The First Hall of the Civil Courts agreed to rescind a contract after the consignment of goods was not delivered and reduced in another consignment. This was decided by Mr Justice Lawrence Mintoff on 17 September 2018 in Dr Carlo Bisazza as special mandatory of Brymorex Spolka ZOO v Steel Eagle Commerce Limited.
In their application the Polish company explained that it had entered into a supply agreement with the defendant company.
In the agreement there were stipulated dates when the merchandise had to be delivered. The plaintiff company had paid over €50,000 and it is asking to be refunded.
Steel Eagle replied by saying that the plaintiff company should prove why the agreement should be rescinded and receive the money.
Mr Justice Mintoff analysed the evidence produced before the court. The chairman of the plaintiff company presented his affidavit, wherein explained that the two companies started working together in 2013.
In April 2015 the plaintiff company had made an order worth USD27,100, however the merchandise never arrived. In May 2015 another order was made and the defendant company issued another invoice for USD15,244. Again the goods did not arrive to their destination.
The defendant company did refund part of the first order, however, there is still a balance of €50,000 in the plaintiff’s company’s favour. In August 2017, the plaintiff company received a consignment, however, it was not complete.
A representative of the defendant company did present an affidavit too and presented a document showing that the company received from the Polish company the €50,000 and admitted that the products were not received, since the container was not released. In the same document, the defendant company agreed to rescind the agreement and refund the company in three instalments.
The senior sales manager of the defendant company accepted that the company had financial problems and in fact he was not receiving his salary. He told the court that the company has similar problems with other companies.

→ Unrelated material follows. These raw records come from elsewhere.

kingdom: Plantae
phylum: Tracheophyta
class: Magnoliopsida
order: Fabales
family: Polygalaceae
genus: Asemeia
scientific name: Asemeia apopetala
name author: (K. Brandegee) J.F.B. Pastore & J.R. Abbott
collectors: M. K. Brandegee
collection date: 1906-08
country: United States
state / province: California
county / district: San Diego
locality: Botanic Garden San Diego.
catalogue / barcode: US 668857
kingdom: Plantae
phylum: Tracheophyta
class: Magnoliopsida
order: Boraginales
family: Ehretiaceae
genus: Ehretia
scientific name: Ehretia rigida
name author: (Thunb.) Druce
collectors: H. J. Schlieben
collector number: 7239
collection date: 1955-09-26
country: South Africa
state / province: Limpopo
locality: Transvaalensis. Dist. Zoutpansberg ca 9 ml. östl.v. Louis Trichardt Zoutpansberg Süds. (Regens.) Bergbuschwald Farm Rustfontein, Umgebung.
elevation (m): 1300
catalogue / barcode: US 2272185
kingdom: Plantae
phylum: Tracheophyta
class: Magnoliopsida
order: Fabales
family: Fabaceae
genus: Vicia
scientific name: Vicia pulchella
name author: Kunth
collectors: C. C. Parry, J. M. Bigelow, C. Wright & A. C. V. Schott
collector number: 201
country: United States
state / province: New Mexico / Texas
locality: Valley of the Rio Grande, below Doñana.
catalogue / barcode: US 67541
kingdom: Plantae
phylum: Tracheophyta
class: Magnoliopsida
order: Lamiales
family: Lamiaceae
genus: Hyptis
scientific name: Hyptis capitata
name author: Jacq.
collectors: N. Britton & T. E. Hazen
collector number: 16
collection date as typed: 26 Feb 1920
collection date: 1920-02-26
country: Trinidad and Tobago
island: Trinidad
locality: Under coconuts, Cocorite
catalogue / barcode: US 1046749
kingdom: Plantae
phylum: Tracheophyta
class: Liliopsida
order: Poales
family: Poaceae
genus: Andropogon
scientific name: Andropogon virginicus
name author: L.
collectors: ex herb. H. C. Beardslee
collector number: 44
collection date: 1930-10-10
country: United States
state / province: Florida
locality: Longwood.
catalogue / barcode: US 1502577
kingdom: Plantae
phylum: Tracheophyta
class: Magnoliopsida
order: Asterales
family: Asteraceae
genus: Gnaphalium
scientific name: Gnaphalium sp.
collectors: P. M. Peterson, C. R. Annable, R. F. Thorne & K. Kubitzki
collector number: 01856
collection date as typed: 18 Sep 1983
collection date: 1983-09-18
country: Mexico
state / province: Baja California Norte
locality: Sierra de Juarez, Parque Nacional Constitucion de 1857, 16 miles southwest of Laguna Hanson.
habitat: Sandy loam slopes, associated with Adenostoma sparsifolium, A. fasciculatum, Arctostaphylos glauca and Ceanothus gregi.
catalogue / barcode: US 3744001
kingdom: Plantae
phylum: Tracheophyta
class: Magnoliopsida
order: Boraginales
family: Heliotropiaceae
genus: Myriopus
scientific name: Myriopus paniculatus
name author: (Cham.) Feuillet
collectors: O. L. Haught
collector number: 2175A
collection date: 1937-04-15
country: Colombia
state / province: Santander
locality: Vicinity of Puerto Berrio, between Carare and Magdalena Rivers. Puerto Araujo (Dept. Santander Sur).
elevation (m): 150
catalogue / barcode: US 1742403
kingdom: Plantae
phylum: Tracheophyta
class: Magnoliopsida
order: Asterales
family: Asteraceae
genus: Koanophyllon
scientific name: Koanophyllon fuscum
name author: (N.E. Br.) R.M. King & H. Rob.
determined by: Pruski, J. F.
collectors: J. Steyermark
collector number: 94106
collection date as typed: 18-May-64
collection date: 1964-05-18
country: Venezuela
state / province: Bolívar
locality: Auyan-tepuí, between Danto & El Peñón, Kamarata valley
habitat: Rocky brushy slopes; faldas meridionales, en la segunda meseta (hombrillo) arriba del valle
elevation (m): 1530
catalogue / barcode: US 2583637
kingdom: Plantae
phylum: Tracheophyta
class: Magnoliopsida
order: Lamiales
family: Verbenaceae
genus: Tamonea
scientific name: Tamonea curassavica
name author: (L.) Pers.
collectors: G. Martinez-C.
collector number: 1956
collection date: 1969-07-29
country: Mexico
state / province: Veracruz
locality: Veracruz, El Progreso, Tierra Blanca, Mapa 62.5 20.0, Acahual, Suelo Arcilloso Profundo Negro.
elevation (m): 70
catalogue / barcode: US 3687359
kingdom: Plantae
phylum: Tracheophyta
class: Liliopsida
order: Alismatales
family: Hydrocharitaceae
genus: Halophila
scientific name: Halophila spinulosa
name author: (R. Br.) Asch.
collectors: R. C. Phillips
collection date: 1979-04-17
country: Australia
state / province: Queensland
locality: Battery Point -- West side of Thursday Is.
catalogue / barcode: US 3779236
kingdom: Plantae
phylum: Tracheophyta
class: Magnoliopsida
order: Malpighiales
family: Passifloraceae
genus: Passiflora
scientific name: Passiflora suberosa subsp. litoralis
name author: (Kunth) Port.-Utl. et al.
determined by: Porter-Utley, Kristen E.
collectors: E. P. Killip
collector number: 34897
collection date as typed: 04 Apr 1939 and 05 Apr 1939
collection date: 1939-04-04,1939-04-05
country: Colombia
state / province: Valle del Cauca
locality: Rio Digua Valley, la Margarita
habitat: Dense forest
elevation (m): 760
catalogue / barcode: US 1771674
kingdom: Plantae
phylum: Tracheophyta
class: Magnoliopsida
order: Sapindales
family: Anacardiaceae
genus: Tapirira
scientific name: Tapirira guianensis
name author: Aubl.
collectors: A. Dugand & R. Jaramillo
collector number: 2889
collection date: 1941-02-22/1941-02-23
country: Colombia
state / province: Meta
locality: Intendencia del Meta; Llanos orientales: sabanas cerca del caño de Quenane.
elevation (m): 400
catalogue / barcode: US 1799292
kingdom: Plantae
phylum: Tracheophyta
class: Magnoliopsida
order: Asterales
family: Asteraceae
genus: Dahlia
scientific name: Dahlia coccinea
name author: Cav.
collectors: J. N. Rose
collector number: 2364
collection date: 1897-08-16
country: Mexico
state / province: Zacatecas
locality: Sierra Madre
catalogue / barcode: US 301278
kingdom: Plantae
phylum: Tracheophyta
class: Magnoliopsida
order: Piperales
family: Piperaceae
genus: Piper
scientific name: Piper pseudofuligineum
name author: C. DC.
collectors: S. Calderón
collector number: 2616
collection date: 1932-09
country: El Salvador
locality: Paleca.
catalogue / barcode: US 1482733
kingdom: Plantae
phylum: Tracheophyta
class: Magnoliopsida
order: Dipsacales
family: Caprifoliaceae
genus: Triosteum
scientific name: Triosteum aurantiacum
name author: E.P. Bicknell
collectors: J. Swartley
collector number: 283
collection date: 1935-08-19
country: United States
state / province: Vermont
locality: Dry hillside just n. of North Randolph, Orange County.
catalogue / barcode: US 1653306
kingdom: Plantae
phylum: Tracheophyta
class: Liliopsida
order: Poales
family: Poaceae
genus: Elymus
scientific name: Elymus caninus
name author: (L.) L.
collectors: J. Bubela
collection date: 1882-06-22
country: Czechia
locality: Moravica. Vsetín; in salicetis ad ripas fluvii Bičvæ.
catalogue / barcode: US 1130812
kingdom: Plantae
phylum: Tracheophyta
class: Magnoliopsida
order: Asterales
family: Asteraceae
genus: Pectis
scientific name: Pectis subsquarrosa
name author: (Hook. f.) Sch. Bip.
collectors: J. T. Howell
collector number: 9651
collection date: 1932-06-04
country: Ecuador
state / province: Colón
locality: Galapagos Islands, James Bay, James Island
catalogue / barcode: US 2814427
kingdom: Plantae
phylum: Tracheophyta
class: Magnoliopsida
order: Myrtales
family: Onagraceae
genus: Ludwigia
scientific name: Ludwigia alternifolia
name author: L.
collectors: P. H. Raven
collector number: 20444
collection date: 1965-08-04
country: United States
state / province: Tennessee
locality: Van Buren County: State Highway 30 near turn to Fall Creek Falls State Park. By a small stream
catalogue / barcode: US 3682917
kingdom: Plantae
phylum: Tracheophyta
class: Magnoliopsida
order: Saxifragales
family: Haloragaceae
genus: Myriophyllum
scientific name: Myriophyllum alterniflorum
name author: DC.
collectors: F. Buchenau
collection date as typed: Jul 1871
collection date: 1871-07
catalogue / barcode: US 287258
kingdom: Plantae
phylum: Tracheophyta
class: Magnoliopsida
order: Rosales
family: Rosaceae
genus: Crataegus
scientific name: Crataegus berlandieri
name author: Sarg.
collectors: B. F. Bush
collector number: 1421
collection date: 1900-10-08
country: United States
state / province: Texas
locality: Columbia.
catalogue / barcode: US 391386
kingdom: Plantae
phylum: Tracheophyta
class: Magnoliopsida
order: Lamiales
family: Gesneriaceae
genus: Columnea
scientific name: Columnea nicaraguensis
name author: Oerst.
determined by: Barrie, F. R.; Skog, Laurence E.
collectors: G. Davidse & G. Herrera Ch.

The Court pointed out that the defendant company argued that the container was sent but it arrived late. The Court quoted Article 1347 of the Civil Code which states:
“1347. A sale is complete between the parties, and, as regards the seller, the property of the thing is transferred to the buyer, as soon as the thing and the price have been agreed upon, although the thing has not yet been delivered nor the price paid; and from that moment the thing itself remains at the risk and for the benefit of the buyer.”
According to Article 1378, a person who sells goods, has two obligations, the first being to hand over the object and secondly to guarantee it. In fact, Article 1385 states:
“1385. If the seller fails to make delivery at the time agreed upon, the buyer may elect either to demand the dissolution of the contract or to demand that he be placed in possession of the thing sold, provided the delay has been caused solely by the seller.”
The Court quoted from a judgment Malta International Airport plc -v- Safety and Security Management Limited decided on 16 December 2015. In the judgement the court held Article 1385 gives the plaintiff a right to rescind the contract of sale, since the consignment was not done.
The court then moved to order the defendant company to pay the plaintiff company the claim and rescinded the contract between the two.